> _Work request_
All of the records below must be output exactly, with no pictures carried over.

> _Records supplied_
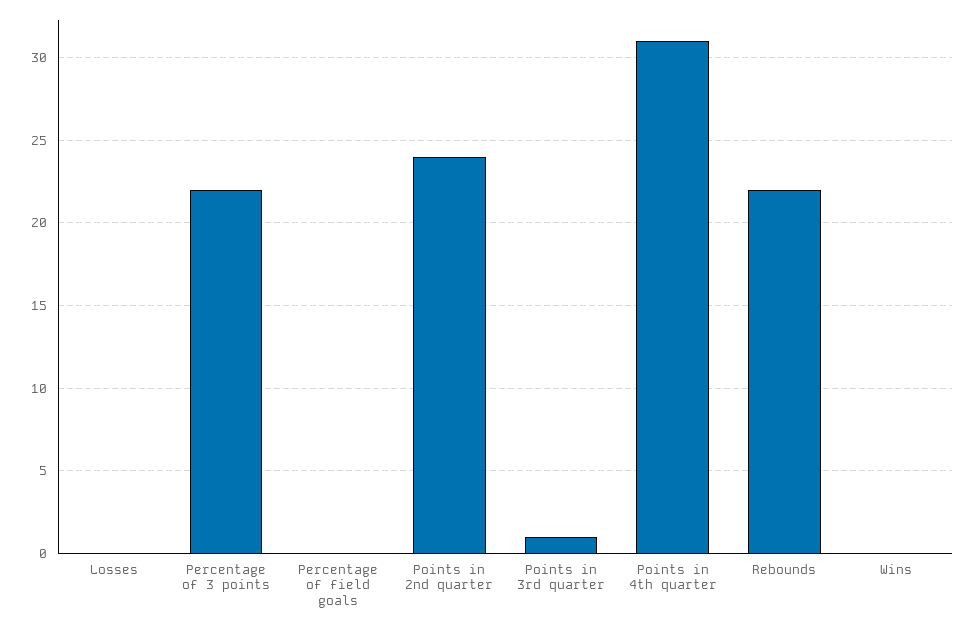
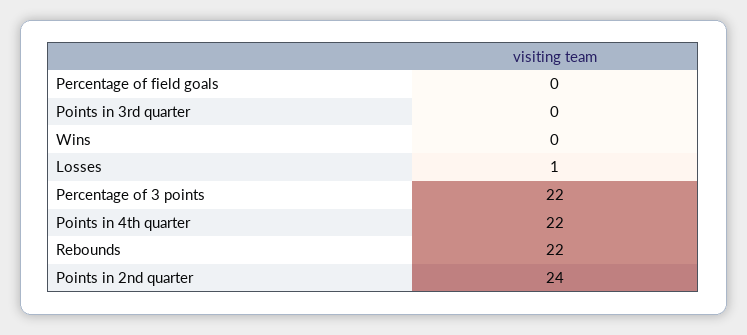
Losses: 0 -> 1
Points in 3rd quarter: 1 -> 0
Points in 4th quarter: 31 -> 22

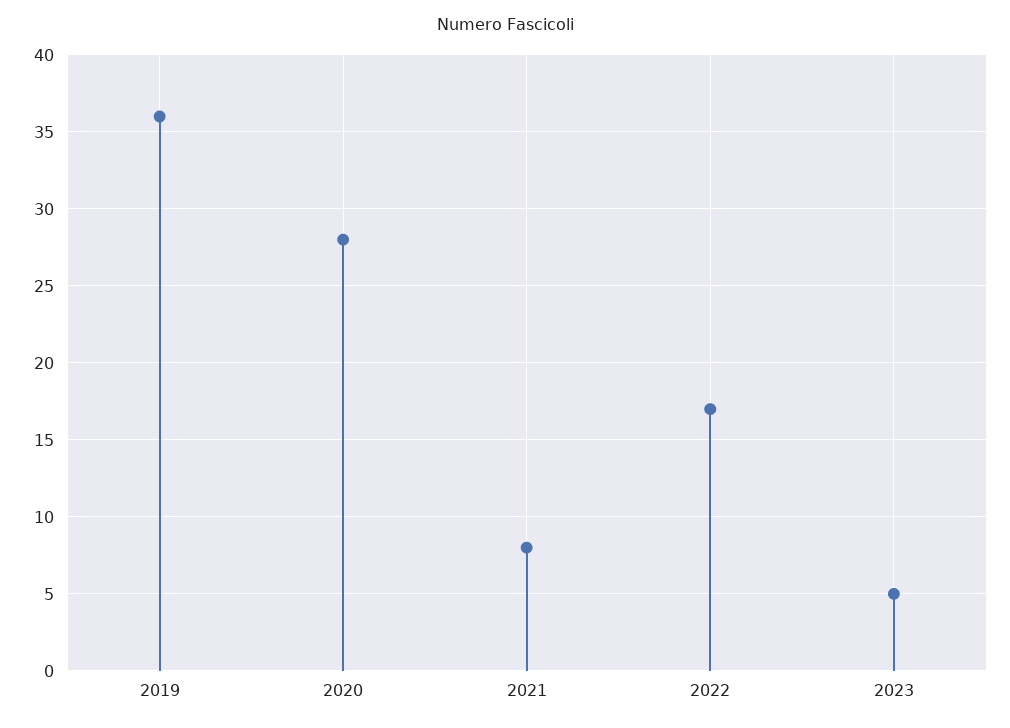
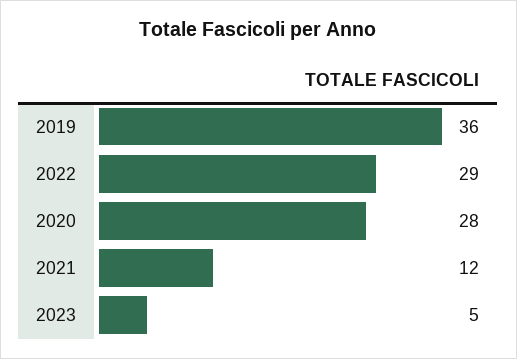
2021: 8 -> 12
2022: 17 -> 29

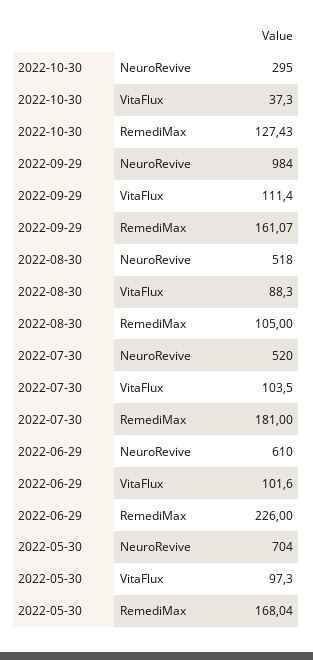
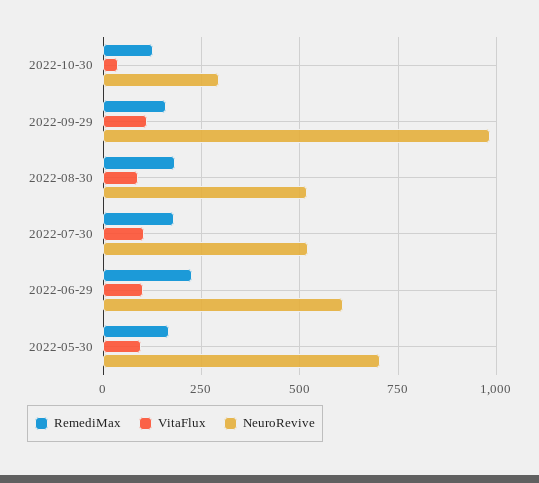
RemediMax, 2022-08-30: 105 -> 175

> _Solution for this problem_
Losses: 0 -> 1
Points in 3rd quarter: 1 -> 0
Points in 4th quarter: 31 -> 22

2021: 8 -> 12
2022: 17 -> 29

RemediMax, 2022-08-30: 105 -> 175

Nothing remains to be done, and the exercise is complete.